=== Dataset entries ===
----

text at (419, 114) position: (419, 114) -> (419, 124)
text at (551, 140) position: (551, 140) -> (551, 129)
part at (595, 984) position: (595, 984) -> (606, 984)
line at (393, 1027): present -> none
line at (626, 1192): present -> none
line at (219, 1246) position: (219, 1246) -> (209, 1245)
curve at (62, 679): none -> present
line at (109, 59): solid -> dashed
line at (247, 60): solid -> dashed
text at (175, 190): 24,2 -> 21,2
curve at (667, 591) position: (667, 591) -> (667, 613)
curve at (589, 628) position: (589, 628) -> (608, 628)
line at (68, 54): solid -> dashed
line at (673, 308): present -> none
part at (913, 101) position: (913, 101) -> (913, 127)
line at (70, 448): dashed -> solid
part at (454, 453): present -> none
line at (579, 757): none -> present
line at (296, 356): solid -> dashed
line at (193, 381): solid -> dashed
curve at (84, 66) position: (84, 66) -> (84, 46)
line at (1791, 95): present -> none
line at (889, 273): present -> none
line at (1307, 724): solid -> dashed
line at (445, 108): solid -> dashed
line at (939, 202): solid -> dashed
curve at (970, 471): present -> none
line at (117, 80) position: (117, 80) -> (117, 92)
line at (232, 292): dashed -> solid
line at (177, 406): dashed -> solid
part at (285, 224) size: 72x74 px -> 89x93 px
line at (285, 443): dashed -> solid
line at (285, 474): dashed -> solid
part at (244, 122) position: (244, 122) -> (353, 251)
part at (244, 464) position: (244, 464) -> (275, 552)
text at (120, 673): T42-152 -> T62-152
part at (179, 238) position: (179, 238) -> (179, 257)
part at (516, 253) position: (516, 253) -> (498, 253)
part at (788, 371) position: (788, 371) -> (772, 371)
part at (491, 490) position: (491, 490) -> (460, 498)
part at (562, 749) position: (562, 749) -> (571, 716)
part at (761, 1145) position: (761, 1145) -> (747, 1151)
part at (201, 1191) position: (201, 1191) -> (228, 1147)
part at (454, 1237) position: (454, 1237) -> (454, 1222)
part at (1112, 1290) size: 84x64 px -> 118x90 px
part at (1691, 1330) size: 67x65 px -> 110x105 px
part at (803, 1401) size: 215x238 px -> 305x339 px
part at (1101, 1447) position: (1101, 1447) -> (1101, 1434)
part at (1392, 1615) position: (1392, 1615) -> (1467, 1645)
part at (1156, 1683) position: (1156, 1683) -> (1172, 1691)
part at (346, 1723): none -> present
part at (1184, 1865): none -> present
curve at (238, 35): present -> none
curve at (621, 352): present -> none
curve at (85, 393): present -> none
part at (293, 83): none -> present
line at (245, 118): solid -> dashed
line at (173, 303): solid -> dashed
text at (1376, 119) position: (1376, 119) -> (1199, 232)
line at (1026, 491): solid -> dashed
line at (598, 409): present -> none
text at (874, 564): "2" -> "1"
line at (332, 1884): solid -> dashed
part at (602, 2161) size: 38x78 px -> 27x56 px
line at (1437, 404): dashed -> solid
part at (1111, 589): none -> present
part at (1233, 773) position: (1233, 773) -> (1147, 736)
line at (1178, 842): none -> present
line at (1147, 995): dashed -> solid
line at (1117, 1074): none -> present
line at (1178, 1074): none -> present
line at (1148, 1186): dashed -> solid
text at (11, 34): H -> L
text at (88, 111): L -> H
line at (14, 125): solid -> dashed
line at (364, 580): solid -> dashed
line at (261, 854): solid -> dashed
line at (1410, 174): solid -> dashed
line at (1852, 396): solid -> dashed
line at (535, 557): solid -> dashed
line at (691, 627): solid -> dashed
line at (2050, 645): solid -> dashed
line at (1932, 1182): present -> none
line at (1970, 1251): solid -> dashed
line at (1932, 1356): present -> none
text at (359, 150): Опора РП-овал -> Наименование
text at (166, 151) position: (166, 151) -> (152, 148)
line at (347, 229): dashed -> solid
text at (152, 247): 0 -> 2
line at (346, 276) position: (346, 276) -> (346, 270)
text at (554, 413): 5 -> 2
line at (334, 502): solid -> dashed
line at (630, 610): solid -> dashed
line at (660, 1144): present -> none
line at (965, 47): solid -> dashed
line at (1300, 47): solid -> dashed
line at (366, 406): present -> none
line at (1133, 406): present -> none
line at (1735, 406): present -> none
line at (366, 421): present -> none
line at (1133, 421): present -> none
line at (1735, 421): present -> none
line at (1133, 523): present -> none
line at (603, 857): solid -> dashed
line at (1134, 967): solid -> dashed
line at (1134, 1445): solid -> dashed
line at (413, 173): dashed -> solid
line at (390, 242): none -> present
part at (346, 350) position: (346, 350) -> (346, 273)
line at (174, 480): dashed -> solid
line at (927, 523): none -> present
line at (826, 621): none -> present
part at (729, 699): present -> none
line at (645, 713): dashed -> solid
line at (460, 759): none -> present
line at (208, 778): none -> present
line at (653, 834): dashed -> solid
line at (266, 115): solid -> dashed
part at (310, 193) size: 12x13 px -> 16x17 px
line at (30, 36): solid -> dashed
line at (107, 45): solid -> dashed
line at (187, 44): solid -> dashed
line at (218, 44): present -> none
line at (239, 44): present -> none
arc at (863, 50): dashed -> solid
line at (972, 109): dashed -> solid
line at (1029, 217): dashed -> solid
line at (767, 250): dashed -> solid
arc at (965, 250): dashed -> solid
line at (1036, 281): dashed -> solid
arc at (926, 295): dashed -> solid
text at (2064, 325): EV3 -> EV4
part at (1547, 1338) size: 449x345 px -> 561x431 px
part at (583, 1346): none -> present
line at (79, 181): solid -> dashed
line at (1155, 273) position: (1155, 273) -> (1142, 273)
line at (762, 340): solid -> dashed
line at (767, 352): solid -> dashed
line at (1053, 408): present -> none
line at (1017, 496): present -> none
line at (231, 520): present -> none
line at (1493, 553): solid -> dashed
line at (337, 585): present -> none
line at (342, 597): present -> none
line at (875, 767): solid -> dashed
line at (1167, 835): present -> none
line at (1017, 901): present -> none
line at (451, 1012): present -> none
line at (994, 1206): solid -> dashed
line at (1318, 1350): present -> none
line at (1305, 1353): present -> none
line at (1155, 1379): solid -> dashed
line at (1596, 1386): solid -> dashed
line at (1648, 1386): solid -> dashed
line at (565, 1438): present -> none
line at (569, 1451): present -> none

----

=== What needs to be done ===
Quote every one of the records above word for word, with each line left unchanged.

=== Answer ===
text at (419, 114) position: (419, 114) -> (419, 124)
text at (551, 140) position: (551, 140) -> (551, 129)
part at (595, 984) position: (595, 984) -> (606, 984)
line at (393, 1027): present -> none
line at (626, 1192): present -> none
line at (219, 1246) position: (219, 1246) -> (209, 1245)
curve at (62, 679): none -> present
line at (109, 59): solid -> dashed
line at (247, 60): solid -> dashed
text at (175, 190): 24,2 -> 21,2
curve at (667, 591) position: (667, 591) -> (667, 613)
curve at (589, 628) position: (589, 628) -> (608, 628)
line at (68, 54): solid -> dashed
line at (673, 308): present -> none
part at (913, 101) position: (913, 101) -> (913, 127)
line at (70, 448): dashed -> solid
part at (454, 453): present -> none
line at (579, 757): none -> present
line at (296, 356): solid -> dashed
line at (193, 381): solid -> dashed
curve at (84, 66) position: (84, 66) -> (84, 46)
line at (1791, 95): present -> none
line at (889, 273): present -> none
line at (1307, 724): solid -> dashed
line at (445, 108): solid -> dashed
line at (939, 202): solid -> dashed
curve at (970, 471): present -> none
line at (117, 80) position: (117, 80) -> (117, 92)
line at (232, 292): dashed -> solid
line at (177, 406): dashed -> solid
part at (285, 224) size: 72x74 px -> 89x93 px
line at (285, 443): dashed -> solid
line at (285, 474): dashed -> solid
part at (244, 122) position: (244, 122) -> (353, 251)
part at (244, 464) position: (244, 464) -> (275, 552)
text at (120, 673): T42-152 -> T62-152
part at (179, 238) position: (179, 238) -> (179, 257)
part at (516, 253) position: (516, 253) -> (498, 253)
part at (788, 371) position: (788, 371) -> (772, 371)
part at (491, 490) position: (491, 490) -> (460, 498)
part at (562, 749) position: (562, 749) -> (571, 716)
part at (761, 1145) position: (761, 1145) -> (747, 1151)
part at (201, 1191) position: (201, 1191) -> (228, 1147)
part at (454, 1237) position: (454, 1237) -> (454, 1222)
part at (1112, 1290) size: 84x64 px -> 118x90 px
part at (1691, 1330) size: 67x65 px -> 110x105 px
part at (803, 1401) size: 215x238 px -> 305x339 px
part at (1101, 1447) position: (1101, 1447) -> (1101, 1434)
part at (1392, 1615) position: (1392, 1615) -> (1467, 1645)
part at (1156, 1683) position: (1156, 1683) -> (1172, 1691)
part at (346, 1723): none -> present
part at (1184, 1865): none -> present
curve at (238, 35): present -> none
curve at (621, 352): present -> none
curve at (85, 393): present -> none
part at (293, 83): none -> present
line at (245, 118): solid -> dashed
line at (173, 303): solid -> dashed
text at (1376, 119) position: (1376, 119) -> (1199, 232)
line at (1026, 491): solid -> dashed
line at (598, 409): present -> none
text at (874, 564): "2" -> "1"
line at (332, 1884): solid -> dashed
part at (602, 2161) size: 38x78 px -> 27x56 px
line at (1437, 404): dashed -> solid
part at (1111, 589): none -> present
part at (1233, 773) position: (1233, 773) -> (1147, 736)
line at (1178, 842): none -> present
line at (1147, 995): dashed -> solid
line at (1117, 1074): none -> present
line at (1178, 1074): none -> present
line at (1148, 1186): dashed -> solid
text at (11, 34): H -> L
text at (88, 111): L -> H
line at (14, 125): solid -> dashed
line at (364, 580): solid -> dashed
line at (261, 854): solid -> dashed
line at (1410, 174): solid -> dashed
line at (1852, 396): solid -> dashed
line at (535, 557): solid -> dashed
line at (691, 627): solid -> dashed
line at (2050, 645): solid -> dashed
line at (1932, 1182): present -> none
line at (1970, 1251): solid -> dashed
line at (1932, 1356): present -> none
text at (359, 150): Опора РП-овал -> Наименование
text at (166, 151) position: (166, 151) -> (152, 148)
line at (347, 229): dashed -> solid
text at (152, 247): 0 -> 2
line at (346, 276) position: (346, 276) -> (346, 270)
text at (554, 413): 5 -> 2
line at (334, 502): solid -> dashed
line at (630, 610): solid -> dashed
line at (660, 1144): present -> none
line at (965, 47): solid -> dashed
line at (1300, 47): solid -> dashed
line at (366, 406): present -> none
line at (1133, 406): present -> none
line at (1735, 406): present -> none
line at (366, 421): present -> none
line at (1133, 421): present -> none
line at (1735, 421): present -> none
line at (1133, 523): present -> none
line at (603, 857): solid -> dashed
line at (1134, 967): solid -> dashed
line at (1134, 1445): solid -> dashed
line at (413, 173): dashed -> solid
line at (390, 242): none -> present
part at (346, 350) position: (346, 350) -> (346, 273)
line at (174, 480): dashed -> solid
line at (927, 523): none -> present
line at (826, 621): none -> present
part at (729, 699): present -> none
line at (645, 713): dashed -> solid
line at (460, 759): none -> present
line at (208, 778): none -> present
line at (653, 834): dashed -> solid
line at (266, 115): solid -> dashed
part at (310, 193) size: 12x13 px -> 16x17 px
line at (30, 36): solid -> dashed
line at (107, 45): solid -> dashed
line at (187, 44): solid -> dashed
line at (218, 44): present -> none
line at (239, 44): present -> none
arc at (863, 50): dashed -> solid
line at (972, 109): dashed -> solid
line at (1029, 217): dashed -> solid
line at (767, 250): dashed -> solid
arc at (965, 250): dashed -> solid
line at (1036, 281): dashed -> solid
arc at (926, 295): dashed -> solid
text at (2064, 325): EV3 -> EV4
part at (1547, 1338) size: 449x345 px -> 561x431 px
part at (583, 1346): none -> present
line at (79, 181): solid -> dashed
line at (1155, 273) position: (1155, 273) -> (1142, 273)
line at (762, 340): solid -> dashed
line at (767, 352): solid -> dashed
line at (1053, 408): present -> none
line at (1017, 496): present -> none
line at (231, 520): present -> none
line at (1493, 553): solid -> dashed
line at (337, 585): present -> none
line at (342, 597): present -> none
line at (875, 767): solid -> dashed
line at (1167, 835): present -> none
line at (1017, 901): present -> none
line at (451, 1012): present -> none
line at (994, 1206): solid -> dashed
line at (1318, 1350): present -> none
line at (1305, 1353): present -> none
line at (1155, 1379): solid -> dashed
line at (1596, 1386): solid -> dashed
line at (1648, 1386): solid -> dashed
line at (565, 1438): present -> none
line at (569, 1451): present -> none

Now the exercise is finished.